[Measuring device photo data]
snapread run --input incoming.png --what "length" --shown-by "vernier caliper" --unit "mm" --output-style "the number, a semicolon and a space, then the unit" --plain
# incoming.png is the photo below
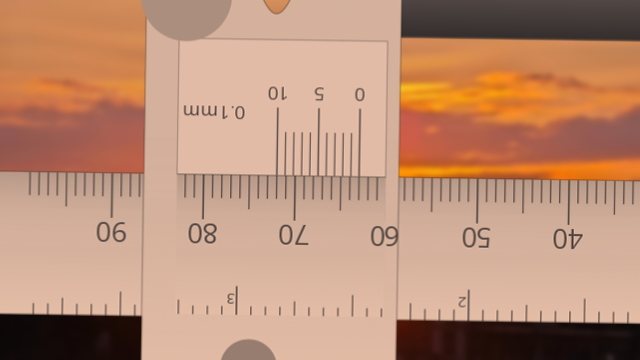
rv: 63.0; mm
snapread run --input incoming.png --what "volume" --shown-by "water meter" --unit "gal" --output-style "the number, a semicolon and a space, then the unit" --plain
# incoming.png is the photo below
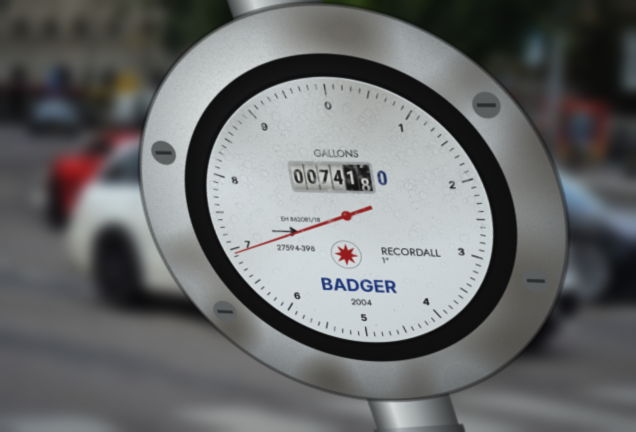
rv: 74176.9; gal
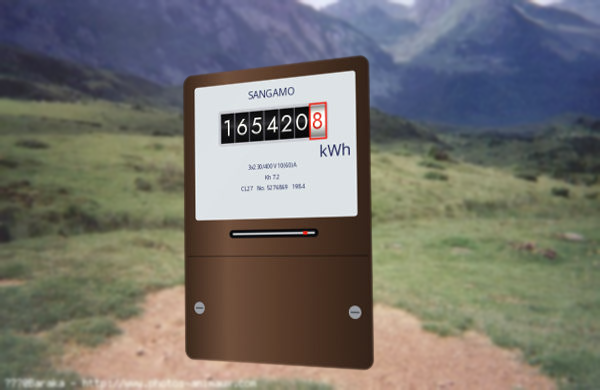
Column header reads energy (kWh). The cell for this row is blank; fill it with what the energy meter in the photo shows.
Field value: 165420.8 kWh
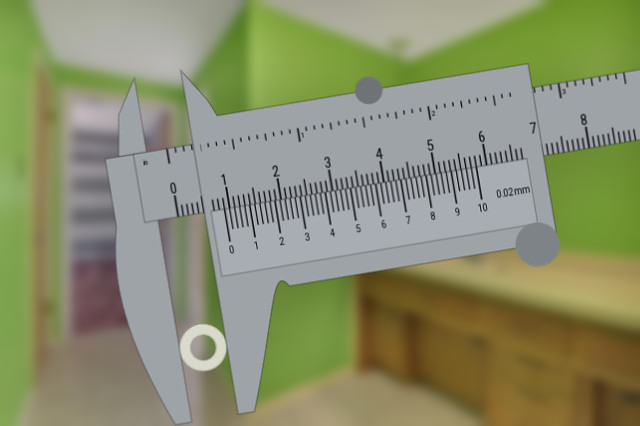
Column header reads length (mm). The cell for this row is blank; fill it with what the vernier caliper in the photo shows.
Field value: 9.0 mm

TASK BRIEF: Can you pull out all of the lines above word for word, leaving the pictures out?

WRITTEN SOLUTION:
snapread run --input incoming.png --what "length" --shown-by "vernier caliper" --unit "mm" --output-style "the number, a semicolon and a space, then the unit" --plain
# incoming.png is the photo below
rv: 63.0; mm
snapread run --input incoming.png --what "volume" --shown-by "water meter" --unit "gal" --output-style "the number, a semicolon and a space, then the unit" --plain
# incoming.png is the photo below
rv: 74176.9; gal
Column header reads energy (kWh). The cell for this row is blank; fill it with what the energy meter in the photo shows.
Field value: 165420.8 kWh
Column header reads length (mm). The cell for this row is blank; fill it with what the vernier caliper in the photo shows.
Field value: 9.0 mm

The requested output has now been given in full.